Over and Under Billings Example

This road trip was a pretty quick one to sunny and hot Tucson. The 1 1/2 hour flight was quick and easy, the morning run in the heat was not so quick and easy, but I survived. I stayed at the Loews Vantana Canyon resort, nice place.

This is the second year in a row I have spoken at the Sundt Construction annual meeting. That always makes me nervous because I have to remember the stories I told last year. This group was a bit smaller than last year but still a fairly large group, about 125 to 150. Like last year, one thing I like was the willingness of the participants to ask questions and participate. Smart and great group of people.

Sundt is an ESOP (Employee Stock Ownership Plan) type of company. This means that the employees own the company in the form of an employee retirement plan. The employees accrue stock in the business as they work in the business and are bought out when they retire. It’s a nice business approach because it creates a company of owners. Of course, it is not without challenges. Stock values can go up and down a lot and some employees struggle with the volatility. Sundt has been an ESOP for over 20 years so clearly it is working for them.

The session was a review of the training from last year and some training on their specific project based financials. I think it went well. One of the topics the CFO (Chief Financial Officer) appreciated was the discussion on over and under billings on a project. This is always a topic of interest for project based businesses. We had some great discussion surrounding this topic.

Here is over and under billings in a nutshell…if that is possible. Project accounting would have us count earned revenue based on what percent complete a project is based on cost. For example if a project is projected to cost $2 million and the current cost spent on the project is $1 million then the project is 50% complete according to your accountant. If the project has $3 million in revenue then $1.5 million would be recognized. The profit on the project would be $500,000.
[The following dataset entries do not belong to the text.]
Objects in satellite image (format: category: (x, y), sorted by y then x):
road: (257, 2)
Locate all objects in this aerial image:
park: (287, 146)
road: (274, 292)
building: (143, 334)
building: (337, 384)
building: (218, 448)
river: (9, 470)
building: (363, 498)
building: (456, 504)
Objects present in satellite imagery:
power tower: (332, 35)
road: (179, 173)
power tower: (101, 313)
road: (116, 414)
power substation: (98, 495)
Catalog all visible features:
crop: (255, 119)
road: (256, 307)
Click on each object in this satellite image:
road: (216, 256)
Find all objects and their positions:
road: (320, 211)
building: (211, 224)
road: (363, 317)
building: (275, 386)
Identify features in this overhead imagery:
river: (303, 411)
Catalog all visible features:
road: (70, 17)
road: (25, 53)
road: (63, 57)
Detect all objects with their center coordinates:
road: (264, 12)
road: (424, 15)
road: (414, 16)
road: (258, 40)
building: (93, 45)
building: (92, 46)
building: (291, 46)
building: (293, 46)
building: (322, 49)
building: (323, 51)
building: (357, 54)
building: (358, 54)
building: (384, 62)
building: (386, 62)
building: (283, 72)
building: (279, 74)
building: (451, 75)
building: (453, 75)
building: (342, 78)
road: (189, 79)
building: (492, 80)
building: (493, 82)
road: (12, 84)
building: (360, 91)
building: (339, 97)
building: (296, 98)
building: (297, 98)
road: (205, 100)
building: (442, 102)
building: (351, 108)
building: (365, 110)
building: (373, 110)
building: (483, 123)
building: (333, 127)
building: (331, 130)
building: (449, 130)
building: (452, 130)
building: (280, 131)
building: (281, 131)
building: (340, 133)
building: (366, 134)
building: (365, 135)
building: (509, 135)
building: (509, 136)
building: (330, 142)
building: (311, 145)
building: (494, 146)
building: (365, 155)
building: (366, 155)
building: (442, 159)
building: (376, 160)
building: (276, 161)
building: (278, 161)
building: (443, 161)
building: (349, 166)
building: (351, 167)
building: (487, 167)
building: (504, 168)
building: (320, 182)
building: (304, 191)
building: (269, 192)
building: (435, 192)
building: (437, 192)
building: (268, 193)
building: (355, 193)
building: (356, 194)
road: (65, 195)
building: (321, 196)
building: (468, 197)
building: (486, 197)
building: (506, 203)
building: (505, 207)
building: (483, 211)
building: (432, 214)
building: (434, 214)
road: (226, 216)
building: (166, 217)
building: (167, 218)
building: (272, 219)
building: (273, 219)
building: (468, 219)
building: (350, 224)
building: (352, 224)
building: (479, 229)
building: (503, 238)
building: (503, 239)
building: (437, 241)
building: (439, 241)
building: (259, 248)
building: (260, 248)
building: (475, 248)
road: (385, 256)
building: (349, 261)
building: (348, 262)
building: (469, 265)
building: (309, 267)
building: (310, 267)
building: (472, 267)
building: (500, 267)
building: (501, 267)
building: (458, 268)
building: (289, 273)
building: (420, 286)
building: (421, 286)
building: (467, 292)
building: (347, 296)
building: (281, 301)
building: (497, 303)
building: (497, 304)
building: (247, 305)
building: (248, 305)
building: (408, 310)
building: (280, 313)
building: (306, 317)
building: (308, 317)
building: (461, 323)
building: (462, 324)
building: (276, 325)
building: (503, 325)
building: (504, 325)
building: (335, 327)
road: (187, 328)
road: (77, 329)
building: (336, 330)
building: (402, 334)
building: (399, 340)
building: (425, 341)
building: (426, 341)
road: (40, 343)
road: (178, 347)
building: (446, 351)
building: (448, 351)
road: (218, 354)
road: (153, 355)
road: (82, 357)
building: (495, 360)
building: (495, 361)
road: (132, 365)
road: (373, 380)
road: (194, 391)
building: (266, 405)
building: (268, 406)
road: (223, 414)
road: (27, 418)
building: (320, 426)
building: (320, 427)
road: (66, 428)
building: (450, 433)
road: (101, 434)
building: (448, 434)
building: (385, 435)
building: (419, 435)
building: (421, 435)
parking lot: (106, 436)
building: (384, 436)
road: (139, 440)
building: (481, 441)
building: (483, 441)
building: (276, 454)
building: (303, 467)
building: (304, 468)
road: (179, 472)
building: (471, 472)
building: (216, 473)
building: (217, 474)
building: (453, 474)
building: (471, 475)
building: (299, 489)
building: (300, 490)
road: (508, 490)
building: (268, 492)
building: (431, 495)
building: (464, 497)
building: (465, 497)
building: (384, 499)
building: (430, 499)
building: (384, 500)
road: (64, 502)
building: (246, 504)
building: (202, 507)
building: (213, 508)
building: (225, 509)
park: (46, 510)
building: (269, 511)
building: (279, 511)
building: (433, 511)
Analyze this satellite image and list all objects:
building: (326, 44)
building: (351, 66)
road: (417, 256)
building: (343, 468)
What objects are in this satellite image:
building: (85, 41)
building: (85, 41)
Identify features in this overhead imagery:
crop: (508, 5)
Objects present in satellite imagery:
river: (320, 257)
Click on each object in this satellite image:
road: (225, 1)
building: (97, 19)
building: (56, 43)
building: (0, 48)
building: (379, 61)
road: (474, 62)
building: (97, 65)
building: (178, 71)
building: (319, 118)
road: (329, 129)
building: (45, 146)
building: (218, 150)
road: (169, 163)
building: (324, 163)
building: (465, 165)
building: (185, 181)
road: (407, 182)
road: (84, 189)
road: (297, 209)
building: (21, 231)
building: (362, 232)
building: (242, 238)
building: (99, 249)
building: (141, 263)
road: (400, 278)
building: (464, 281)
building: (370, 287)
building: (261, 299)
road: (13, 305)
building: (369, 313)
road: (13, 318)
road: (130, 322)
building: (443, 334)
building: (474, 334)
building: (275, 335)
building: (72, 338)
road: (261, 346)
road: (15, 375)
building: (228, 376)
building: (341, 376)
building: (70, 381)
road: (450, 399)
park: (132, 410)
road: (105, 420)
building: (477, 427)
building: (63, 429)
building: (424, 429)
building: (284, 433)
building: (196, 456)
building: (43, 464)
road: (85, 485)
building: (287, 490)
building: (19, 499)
Balance Sheet TrainingTo get the right revenue of $1.5 million on the books the accountant adjusts the revenue invoiced or billed to match the $1.5 million. If the project has been invoiced $2 million then the adjustment is to deduct $500,000 from the invoiced revenue to take the actual revenue to the correct $1.5 million. In this case the project would be over billed. The accountant would record a $500,000 liability called something like unearned revenue on the balance sheet to settle the over billing. Over billings are good for cash flow, assuming timely collections, because you are cash ahead on the project.

On the other hand, if the project is invoiced to $1 million, then the project is under billed by $500,000. In this case, the accountant needs to increase revenue by the $500,000 to account for this under billing. This would be an asset called something like unbilled revenue. Of course, this situation is bad for the business because you are cash negative on the project.

In the project management world, most projects are overbilled in the beginning because of customer down payments or mobilization fess and underbilled at the end of the project to cover retentions and final billings. The key is to have enough new projects in a business pipeline to cover the mature projects waiting on retentions. Project management businesses get into trouble when they can’t find those new projects to offset the underbilled projects.

On this trip I was able to visit my good high school friend Dave Heaton. He was my all state teammate on our state championship basketball team. We had dinner at his place and reminisced on the glory days. He is now a chiropractor in the area. If you’re in town Dave will hook you up on chiropractic issues. Great to see good friends and do a little finance too.